Zola'nın 20 kitaptan oluşan dev eseri Rougon-Macquart DizİsPni yayımlamaya Türkçe'de ilk kez basılacak olan Paris'in Kamı ile başlamış oluyoruz.
Paris'in Karnı Alıntıları - Sözleri
- Garip şey, siz de fark ettiniz mi? Her zaman birine içki ısmarlayan bulunur ama onun yemeğini ödeyene asla rastlayamazsınız.
- "Garip şey, siz de fark ettiniz mi? Her zaman birine içki ısmarlayan bulunur ama onun yemeğini ödeyene asla rastlayamazsınız. "
- Tıkınan Paris, işkembesini dolduran, imparatorluğu körü körüne destekleyen Paris.
- Bütün ihtilaller burjuvalar için yapılıyor.
- Halk yorgundur, halk tükenmiştir, payını istemekte haklıdır.
- Asıl büyük ıstırabın insanın baskı altındaki ülkesinde, kahredici zalim despotluğun karşısında ağzına kilit vurmuş durumda yaşamayı sürdürmesi, buna mecbur edilmesi olduğunu söyledi.
- Kabil kesinlikle bir Şişmandı, Habil de bir Zayıf. İlk cinayetten beri her zaman kanı emilenler, küçük yiyiciler olmuştur. Bu döngü böyle sürüp gider, en zayıftan en güçlüye, her biri diğerini yutar ve sonra kendisi de yutulur...
- Yağmalayan, ırzına geçen, ülkemizi katleden bir maceraperest takımının kurbanıyız... Artık yeter! İstemiyoruz onları!
- Biz, yani diğerleri, Zayıflardanız, anlıyor musunuz... Bizimki gibi düz karınlarla güneşin gölgesinde fazla yer kaplanır mı söyleyin bana.

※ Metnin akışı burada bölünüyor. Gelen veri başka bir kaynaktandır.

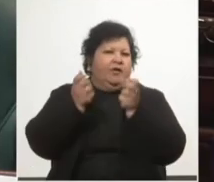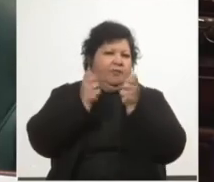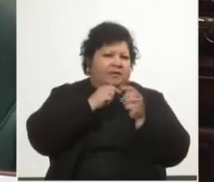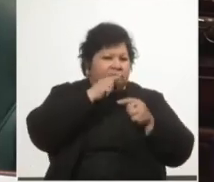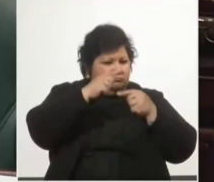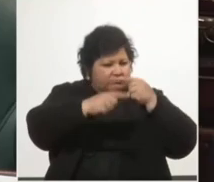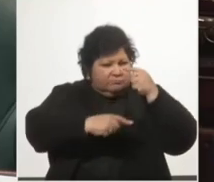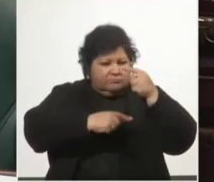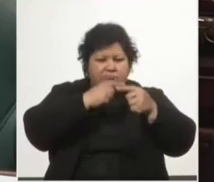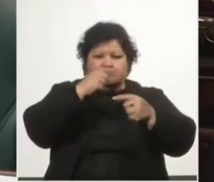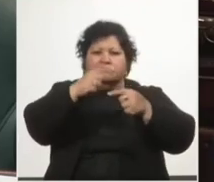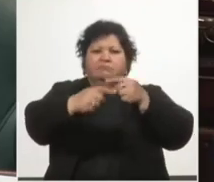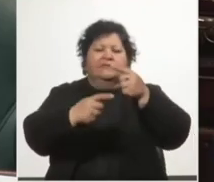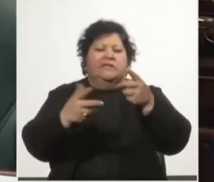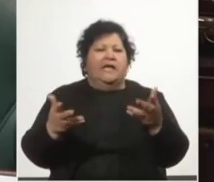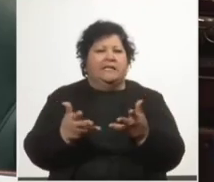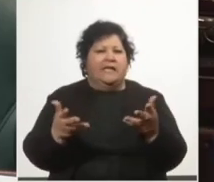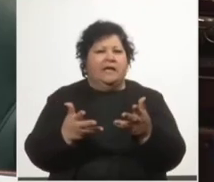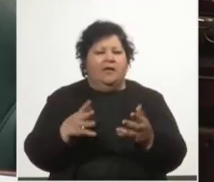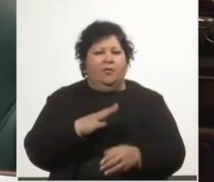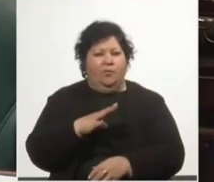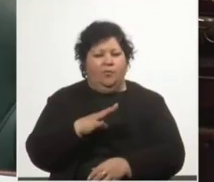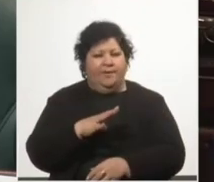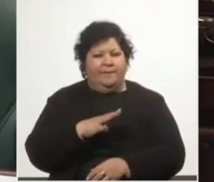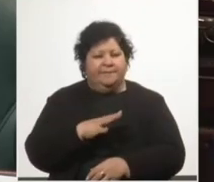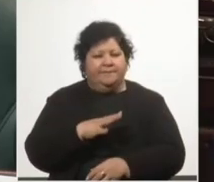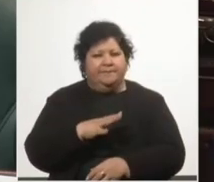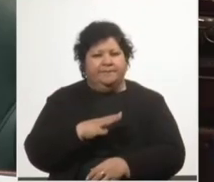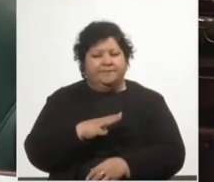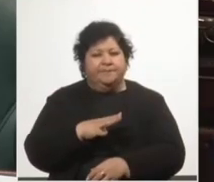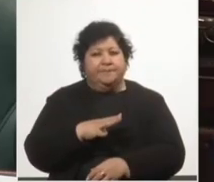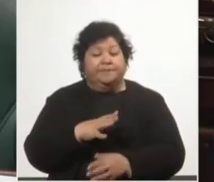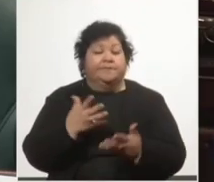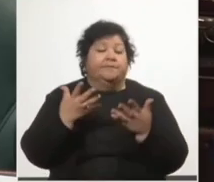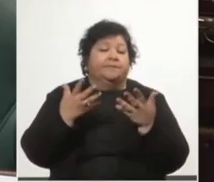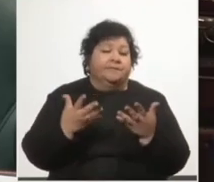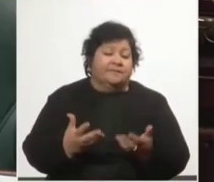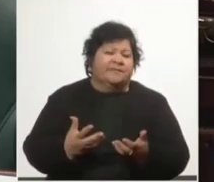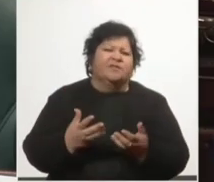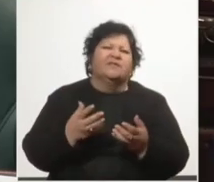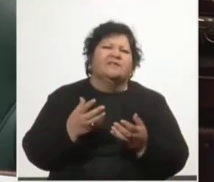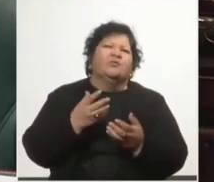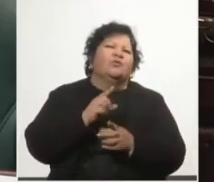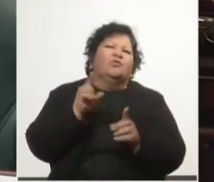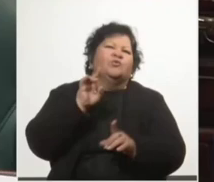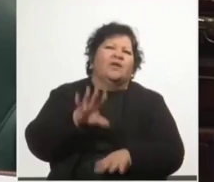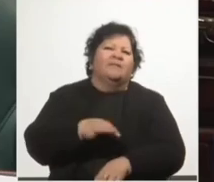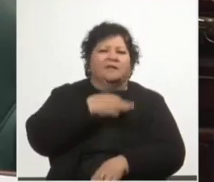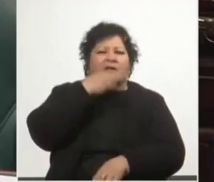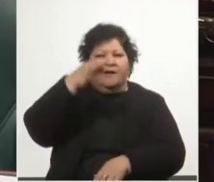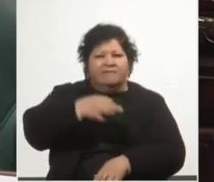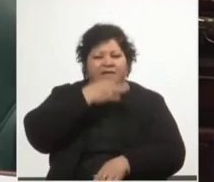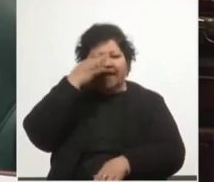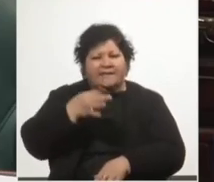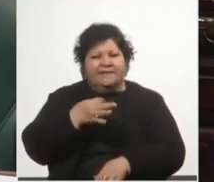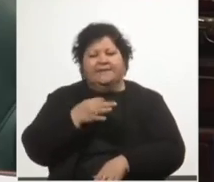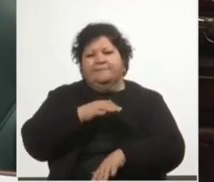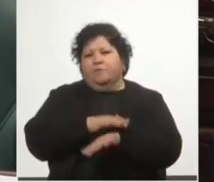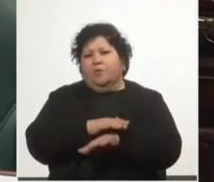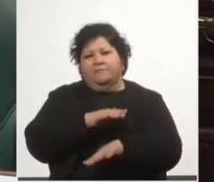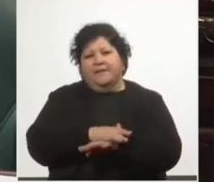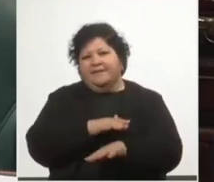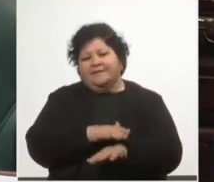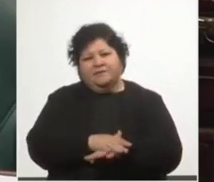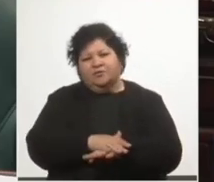Para esto, si queremos basar nuestro análisis en datos objetivos y no solo en retórica, en momentos donde la construcción del relato está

- Açlık, yorgunluk ve sefalet içindeydi.
- Yel değirmenlerine savaş açmak akıldışı, aptalca bir şey olurdu...
- Hal'de her şey can çekişiyordu. Toprak ise hayattı, ebedî beşikti, sağlıktı.
- Kral, Morny ve diğerleriyle "tıkanmak" zevk sefa yapmak için saraya kapanmış bir alçaktı, rezil adamdı.
- Sonra, tek bir sözcükle sürükledi Pauline'i içeri: "Gel, pis çocuk."
- Kabil kesinlikle bir şişmandı, Habil de bir zayıf. İlk cinayetten beri her zaman kanı emilenler, küçük yiyiciler olmuştur. Bu döngü böyle sürüp gider, en zayıftan en güçlüye, her biri diğerini yutar, ve sonra kendisi de yutulur.....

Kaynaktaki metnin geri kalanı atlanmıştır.